Now this is my kind of catwalk lineup!
Just look at the elegant lines.
The ergonomic flourishes
The flashy juxtaposition of colors from different eras!
This is the kind of useful, utilitarian lineup worth getting all swoony about!
Far more so than the usual catwalk drivel that only looks good on a certain, limited body-type, will be replaced next season anyway, is only appropriate for occasions that the majority of us will never be invited to, and contributes pretty much nothing to the betterment of society other than moving money from your pocket into someone else's.
Here in our more useful lineup, on the right we have the old guard. Just how old I can't quite remember but I had it before we started building here on the property. So it's at least 18 years ago.
And that was clearly before Ryobi's rebranding of the blue 18 volt tools to the greeny yellow of the ONE+ line of 18 volt tools.
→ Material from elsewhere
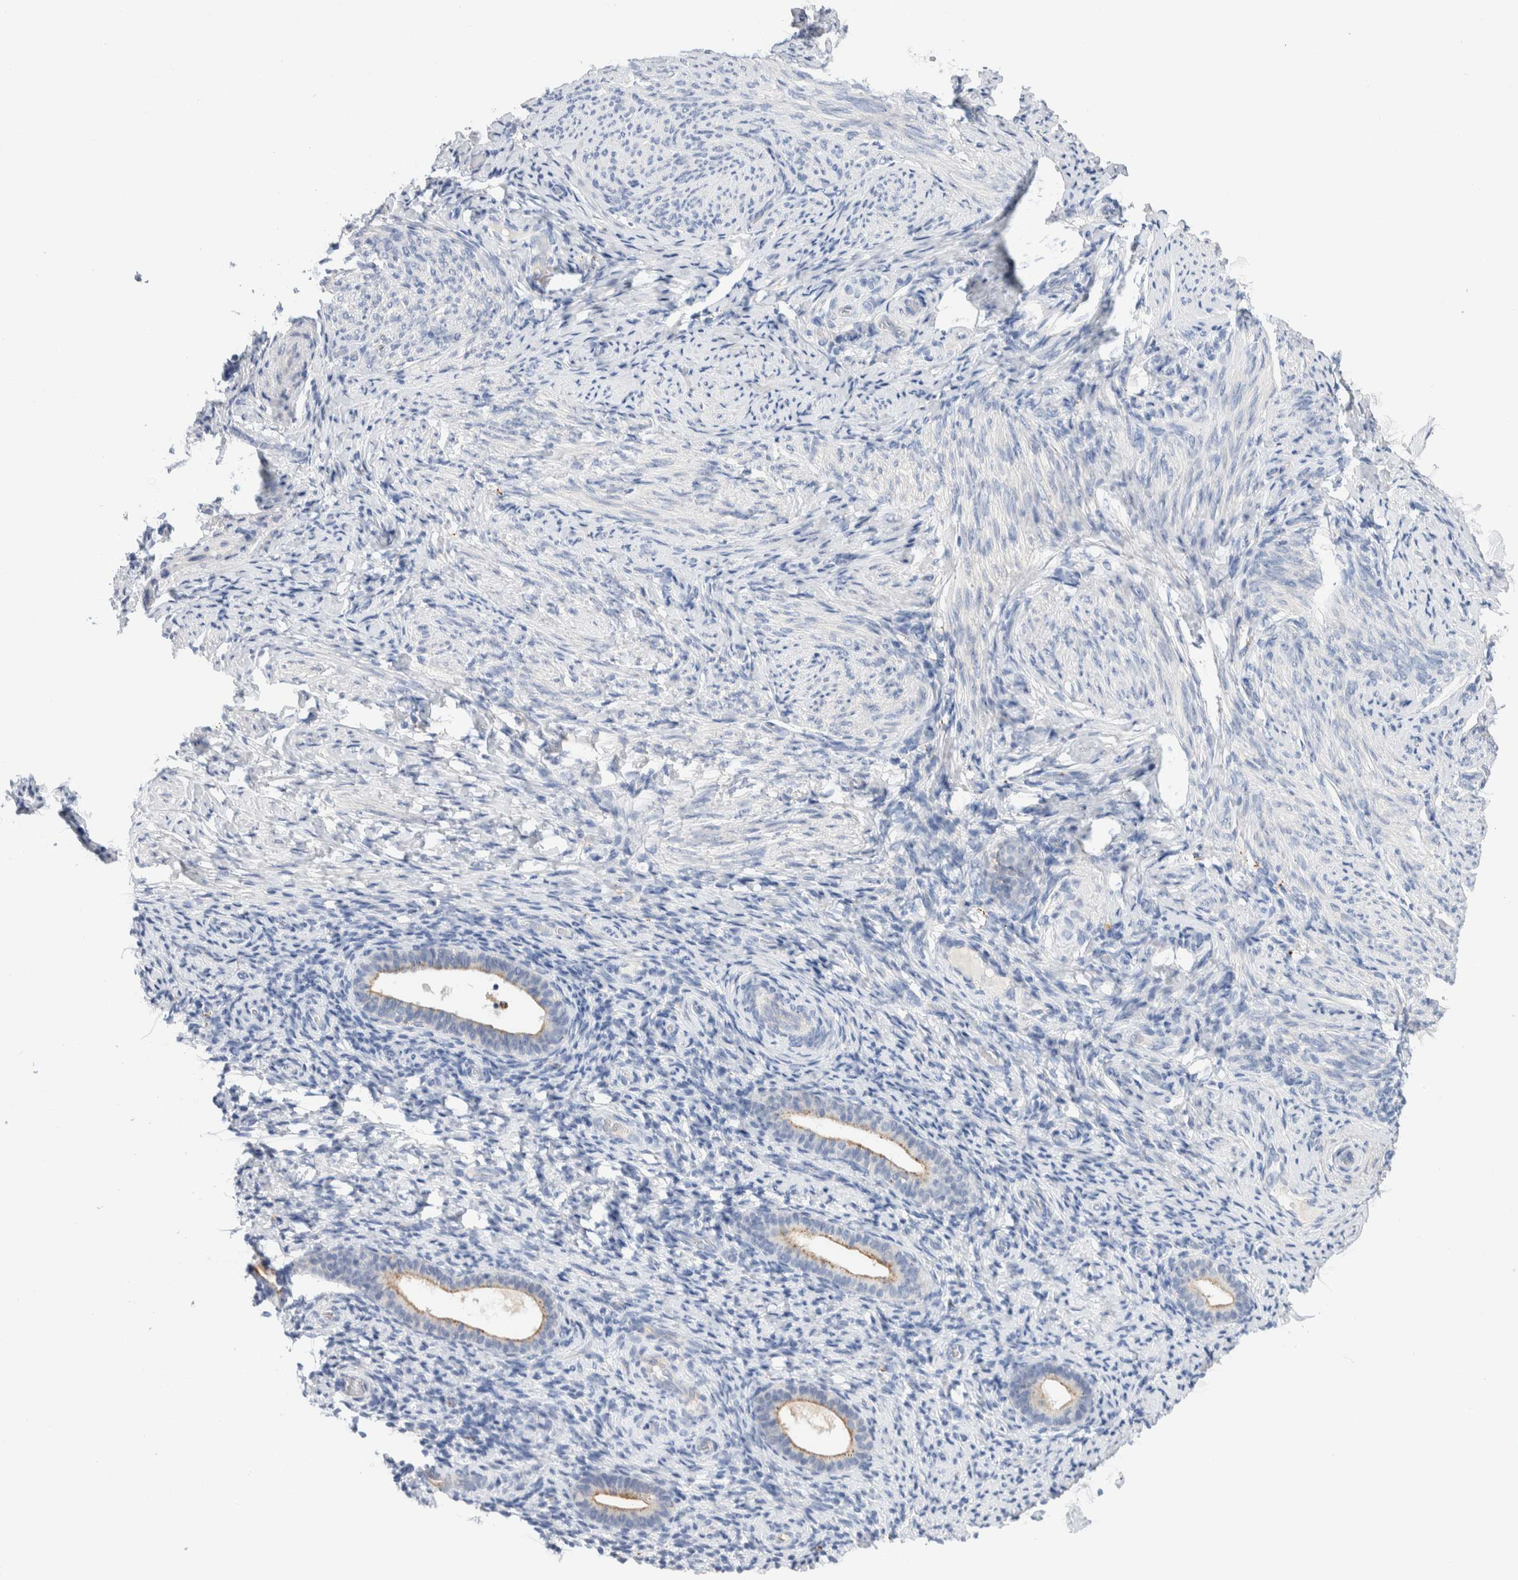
{"staining": {"intensity": "negative", "quantity": "none", "location": "none"}, "tissue": "endometrium", "cell_type": "Cells in endometrial stroma", "image_type": "normal", "snomed": [{"axis": "morphology", "description": "Normal tissue, NOS"}, {"axis": "topography", "description": "Endometrium"}], "caption": "A high-resolution image shows IHC staining of benign endometrium, which reveals no significant staining in cells in endometrial stroma. The staining is performed using DAB (3,3'-diaminobenzidine) brown chromogen with nuclei counter-stained in using hematoxylin.", "gene": "METRNL", "patient": {"sex": "female", "age": 51}}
In fact when I first got the blue set,
which includes my angle-driver as well as my circular saw, they were powered by 1.4 AH 18 volt NICD's. (Now everything I have, which also includes a wet-vac, is powered by 4 AH 18 volt lithiums.)
So why do I also have one of the new-guard drill-drivers sitting there on my bench?
Well, of all my hand-tools the drill-driver is the one that gets used most. And that little 18 volt motor in there is pretty dang powerful and torquey. So after countless screws driven and a few hundred feet of holes drilled that torque fighting against my hand was finally too much for the handle.
The failure was gradual and at first I could still get the forward/reverse switch and the trigger to work if I held everything just right. But eventually the damage got beyond the limits of just-right and I actually had to resort to hand-driving a few screws and dragging out the drill press, because my drill-driver was now just a very awkward manual screwdriver.
In between the initial purchase and the final failure I went through a couple sets of batteries and am now on a set of two lithiums that are still going strong.
Fortunately, not really wanting to pay for any additional batteries and/or chargers, after a bit of hunting around I was able to purchase, for a reasonable price, (Less than $40) that snazzy new drill/hammer/driver sans battery. (They usually come with 2 AMP hour batteries which are fine if you are close to a recharging outlet but less fine when parts of the property are up to a quarter-mile from the nearest outlet and having enough battery, albeit heavier battery, to get the job done on a single charge is much handier.)
Right off the bat you'll notice that the new unit does not come with the cool little bubble-level that's built into the old one. No big deal, I never used it anyway, relying on eye instead.
OK, my eye isn't always perfect, but close enough!
Both have a two-speed switch for changing between fast and somewhat torquey or slow and really torquey. But another difference between the two units, other than color, is that the blue unit had a two position mode-switch on top. One setting that engaged the torque-ring for driving screws and the other which bypassed the torque-ring for drilling holes.
The new unit has a three-position mode-switch on it. The center and far positions (relative to the photo) correspond to the two positions of the blue unit, drive screw or drill hole. The third position, the near one, engages the hammer-drill function for drilling in masonry and tile.
Not sure how useful that will be since I already had a heavier, plug-in, hammer drill for that occasionally used function.
But it's not like I had much choice, as it appears that a two-function drill/driver is no long part of the Ryobi lineup.
I'm hoping that it will loosen up with use, but for now that switch is so tight I have to use a flat-blade screwdriver, the old fashioned kind, to force the switch from either of the two side positions back into the middle. I guess maybe I need to toughen up my thumbs?!
Another feature that was missing in the old unit is this side-handle for really he-manning it when using the hammer-drill mode.
Since it's really just in the way most of the time
I've removed it and just threw the bits into the corner of the drawer where the drill/driver lives when not in actual use.
Now, it wasn't horribly expensive to replace, but hopefully this is my last drill-driver.